Your task :: Please state what the simulation in the reactor coolant accident abstract below showed for a LOCA without an available ECCS.

Source document ::
····················

Thermal Hydraulic Analysis of a Nuclear Reactor Due to Loss of Coolant Accident With and Without Emergency Core Cooling System
Keywords:LOCA, VVER-1200, PCTRAN, ECCS, Thermal-hydraulic Behavior
This paper evaluates the thermal hydraulic behavior of a pressurized water reactor (PWR) when subjected to the event of Loss of Coolant Accident (LOCA) in any channel surrounding the core. The accidental break in a nuclear reactor may occur to circulation pipe in the main coolant system in form of small fracture or equivalent double-ended rupture of largest pipe connected to primary circuit line resulting potential threat to other systems, unwanted core shut down, radioactivity release into environment. In this computational study, LOCA for generation III+ VVER-1200 reactor has been carried out for arbitrary break at cold leg section with and without Emergency Core Cooling System (ECCS). PCTRAN, a thermal-hydraulic model-based software developed using real data and computational approach incorporating reactor physics and control system. The software enables to test the consequences related to reactor core operations by monitoring different operating variables in the system control bar. Two types of analysis were performed -500% area break at cold leg pipe due to small break LOCA caused by malfunction of the system with and without availability of ECCS. Thermal hydraulic parameters like reactor pressure, critical heat flux, temperature distribution in different sections of reactor core have been investigated. The flow in reactor cooling system, steam generators steam with feed-water flow, coolant steam flow through leak, power distribution in core and turbine were plotted to analyze their behavior during the operations. The simulation showed that, LOCA with unavailability of ECCS resulted in core meltdown and release of radioactivity after a specific time.

····················

Excerpted data ::

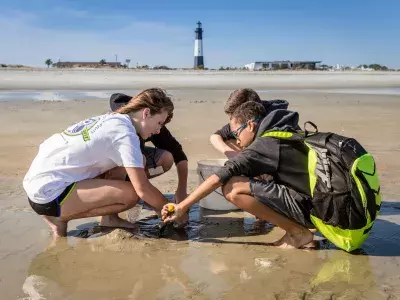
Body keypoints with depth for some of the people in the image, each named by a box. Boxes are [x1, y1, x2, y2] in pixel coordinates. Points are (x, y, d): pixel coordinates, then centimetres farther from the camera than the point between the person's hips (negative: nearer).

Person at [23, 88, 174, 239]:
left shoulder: (111, 119, 10)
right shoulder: (125, 133, -16)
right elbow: (143, 189, -17)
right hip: (49, 193, -9)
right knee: (130, 194, -18)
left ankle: (109, 218, 10)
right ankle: (60, 218, -2)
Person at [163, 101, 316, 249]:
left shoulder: (264, 144, -10)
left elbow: (219, 177, -15)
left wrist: (182, 207, -12)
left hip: (307, 206, -9)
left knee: (233, 188, -18)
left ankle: (299, 233, -6)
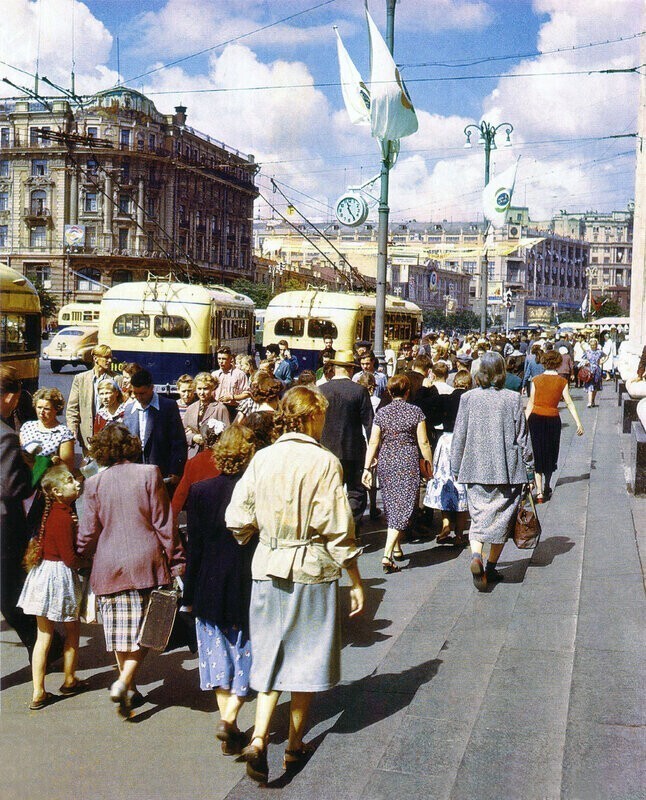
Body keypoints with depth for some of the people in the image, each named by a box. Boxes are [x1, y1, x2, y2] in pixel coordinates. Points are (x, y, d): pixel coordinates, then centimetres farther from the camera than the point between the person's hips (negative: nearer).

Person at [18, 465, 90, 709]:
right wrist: (91, 562, -3)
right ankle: (69, 681, 28)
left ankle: (38, 693, 10)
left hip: (42, 576, 8)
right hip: (60, 577, -8)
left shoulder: (53, 512, 6)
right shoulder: (64, 518, -20)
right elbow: (70, 559, -20)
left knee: (43, 635, 9)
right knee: (73, 630, 14)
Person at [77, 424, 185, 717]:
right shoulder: (149, 473, -4)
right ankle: (124, 682, -12)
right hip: (145, 562, -2)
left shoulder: (94, 483, 1)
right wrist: (175, 560, 3)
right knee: (143, 629, 5)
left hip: (108, 565, 2)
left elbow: (89, 531, 4)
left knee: (120, 631, 12)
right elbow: (163, 522, -4)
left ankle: (130, 690, 20)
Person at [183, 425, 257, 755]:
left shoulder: (200, 491, -6)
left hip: (210, 590, 2)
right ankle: (229, 717, -4)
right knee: (247, 654, 11)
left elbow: (194, 547, -2)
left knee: (219, 653, 14)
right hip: (252, 591, -2)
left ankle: (230, 730, 18)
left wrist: (190, 593, 6)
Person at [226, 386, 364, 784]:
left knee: (270, 654, 14)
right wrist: (356, 582, -2)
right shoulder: (324, 462, -12)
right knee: (306, 658, 12)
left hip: (267, 569, 3)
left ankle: (259, 737, -3)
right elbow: (338, 531, -12)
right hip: (313, 571, -3)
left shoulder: (262, 458, -1)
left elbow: (238, 520, -1)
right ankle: (295, 746, 24)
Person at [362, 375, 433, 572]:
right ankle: (387, 555, -17)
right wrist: (430, 463, 7)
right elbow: (423, 442, -4)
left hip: (385, 462, 3)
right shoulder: (415, 411, -3)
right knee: (403, 508, -4)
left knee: (391, 506, 18)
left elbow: (373, 442, 0)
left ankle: (396, 548, 32)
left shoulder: (381, 412, 3)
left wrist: (367, 468, 2)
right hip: (408, 463, -3)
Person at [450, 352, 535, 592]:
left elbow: (459, 436, 1)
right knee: (501, 518, 13)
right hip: (507, 470, 0)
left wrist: (456, 468, 11)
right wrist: (529, 466, 10)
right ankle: (491, 568, 20)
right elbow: (522, 436, -1)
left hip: (476, 470, 1)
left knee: (478, 517, 8)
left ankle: (476, 556, -17)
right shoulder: (512, 399, -6)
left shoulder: (468, 398, -4)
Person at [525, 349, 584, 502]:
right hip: (553, 419, -1)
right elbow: (569, 403, -4)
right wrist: (578, 423, -3)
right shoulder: (562, 381, -1)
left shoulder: (536, 380, 2)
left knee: (538, 454, 4)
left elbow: (530, 403, 2)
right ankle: (546, 488, 29)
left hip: (535, 418, 1)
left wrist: (525, 421, 8)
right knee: (550, 453, 15)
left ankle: (539, 491, -5)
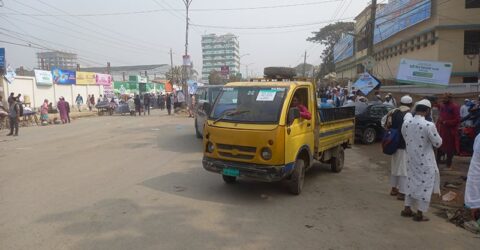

····················

Response :: It resulted in core meltdown and release of radioactivity after a specific time.